Renting a property at a fair price in Dublin and other Irish cities is now something mythical. Seeking it out or stumbling upon it can only be achieved by word of mouth, by finding a friend of a friend who has a spare room, or someone’s kind relative looking to sublet a property.
Where I live, in Stoneybatter in Dublin 7, it is not uncommon to hear of rent doubling in recent years. People's income has certainly not doubled, yet rent lives by its own rules, rising at a rate that exists in a parallel universe compared to people's financial realities.
What is the rental market like in Stoneybatter right now? A quick look at daft.ie at the weekend showed one property available for rent. One. A ground-floor, one-bedroom apartment on North Brunswick Street on an eight-month lease at the ridiculous price of €1,300 per month. The apartment's underground car parking space comes at an additional charge.
The rental crisis is multifaceted, but it’s time to talk about how increases are decisions made by individuals, and to address the role of the landlord in exacerbating the rental crisis. The reason rent is going up is because someone is putting it up.
I’ve lost count of the number of my friends who have had to move out of their homes because the landlord was increasing the rent. This is about greed, as well as a failure to stop greed and incentivise fair rent at policy level. While I appreciate that an acute national housing crisis presents itself in a very specific light to some landlords as an opportunity to increase mortgage payments on their properties so they’ll own them outright sooner, and that they’re only asking for what they know they can get, landlords need to realise that increasing rent causes huge distress for people. They need to realise that while an extra few hundred quid from a property is for them a nice little bump, for their tenant it can be a crippling imposition.
Landlords vs tenants
Landlords complain about the investment and hassle of owning a property, and will share horror stories about careless tenants. But owning a property is an infinitely more privileged position than renting one. And if tenants were extended more rights, they would also take on more responsibility.

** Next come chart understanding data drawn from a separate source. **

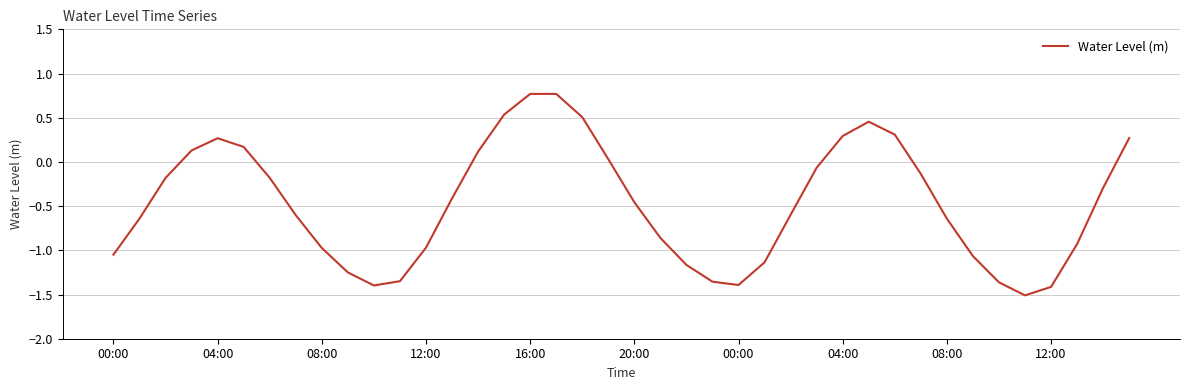

What is the minimum value shown in the chart?

-1.5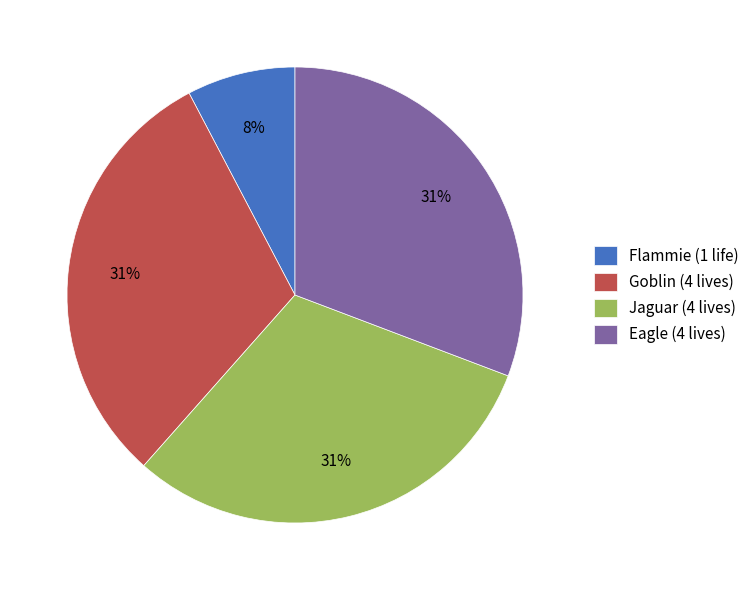

Is there a majority slice in this chart?

No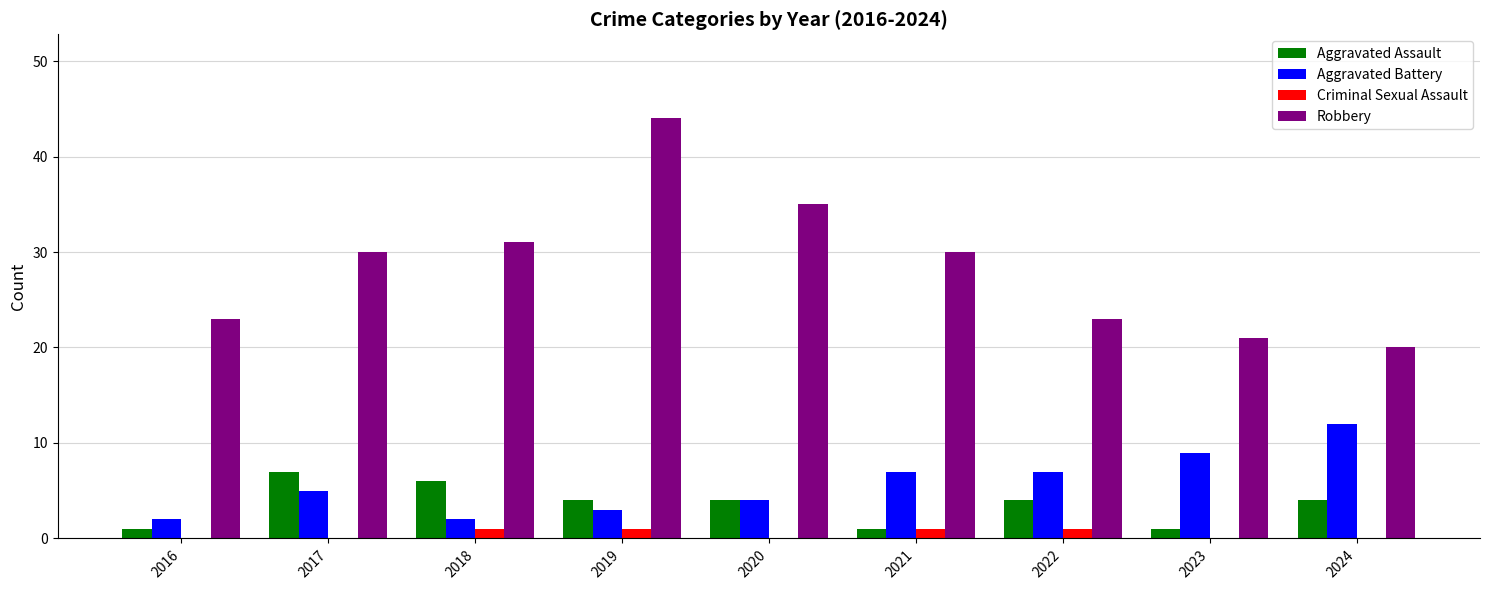

Between 2016 and 2022, which series saw the biggest shift?

Aggravated Battery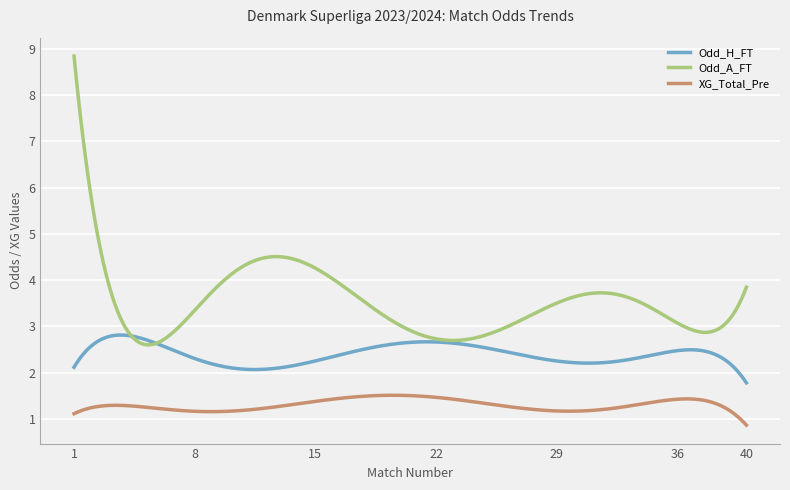

How many categories are shown in the chart?

300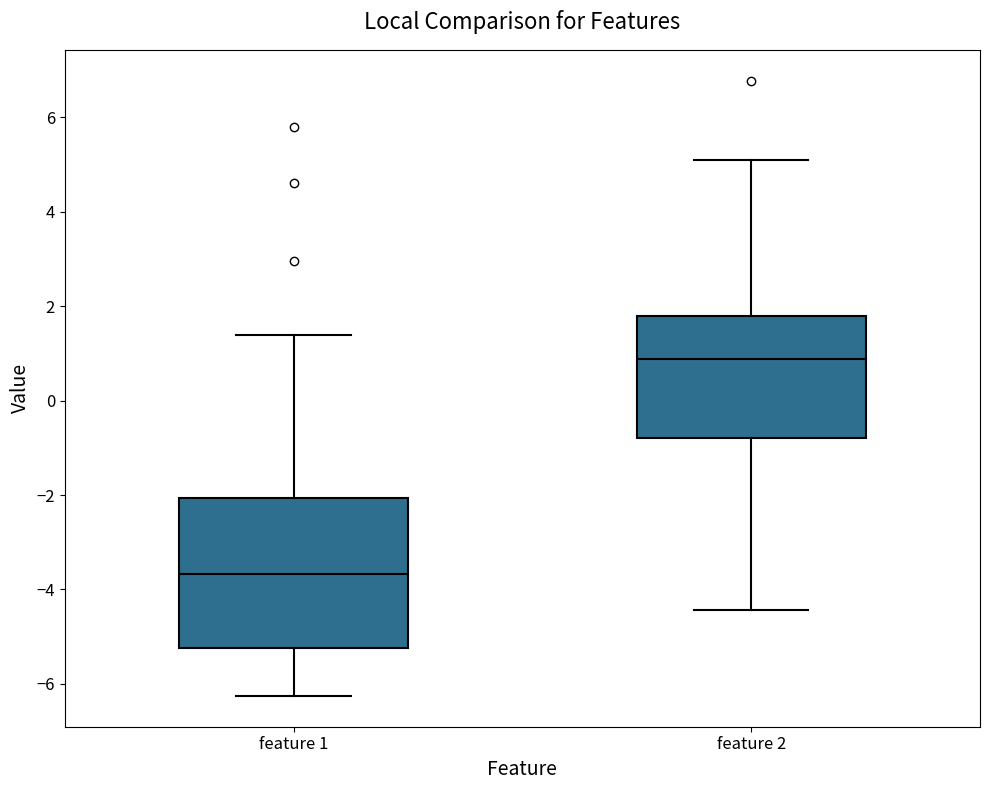

Where does the median line of the box for feature 1 sit on the y-axis? The values are not printed on the chart, so give them approximately, as read against the axis.

-3.6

The rental sector is talked about in terms of “the market”. But the market is a smokescreen. The market is people. The market does not magically happen. It is not anointed from above. It is the consequence of actions of individuals. For the most part, landlords increasing rent aren’t doing anything illegal. Capitalism declares that individuals pursuing their own interests benefits society. By handing over housing to individuals and abandoning large-scale social housing development, the Government crossed the invisible hand’s fingers and hoped for the best. But what we have ended up with is an inevitable outcome where individual interests begin to punish those on the receiving end of the market. The market has failed, whether it’s driven by a landlord who owns one property, or a few, or massive property investment companies such as Ires Reit, which owns 2,300 apartments across the capital.
The interventions made so far to try and stymie the crisis have been at best inconsequential and at worst disastrous. I simply cannot understand the lack of foresight and basic anticipation of cause and effect when it came to something such as the two-year rent freeze, which a first-year business student could have told a minister would have the consequence it did: landlords would use the opportunity to increase rent, or seek higher rent from new tenants, and forever consider new leases as upward only. Every time a new rental contract is agreed, rent can be pushed up. So if turnover is high in a particular property or building owned by a property company, that rent will go up and up and up. For example, despite the perception that there is a two-year rent freeze, Ires Reit pushed its rent up 12 per cent at The Marker in Grand Canal Dock in the first six months of 2016.
Rent control
The more rent rises in an area, the faster a new acceptable level is reached. Rent, like wealth, is relative. If one landlord manages to squeeze an extra few hundred quid out of a new tenant, you can bet the landlord next door will aspire to get that rent too. Gradually, but often quickly, the rent in a particular area spirals upward. The opposite of rent control is rent out of control.
The problem overall is a lack of a grand plan for housing. What we get instead are shot-in-the-dark interventions, spin and the delusion that the market will handle a crisis. The Government appears to be more interested in painting a positive picture rather than addressing the reality. Our housing data is completely flawed, as demonstrated by the inaccurate figures the Government is basing its housing policy on. It has said that 14,932 homes were completed in 2016. That is not true. The Building Control Management System shows 2,076 homes were built in 2016. The Department of Housing estimated that 8,729 estate homes and apartments were built in 2016. The actual figure is 848. How can we even begin to tackle the housing crisis if the Government is intentionally working off fictional datasets?
While it would be lovely if landlords acted fairly just because that's the moral thing to do, a plea isn't a policy, and an ask isn't an incentive. For decades, renters in particular have needed very basic things for the housing situation in this country to function; rent control, longer leases, increased protections for tenants, and housing built to last as well as to let. Plenty of our European neighbours manage this. Even though these things are so basic, we have none of them in Ireland.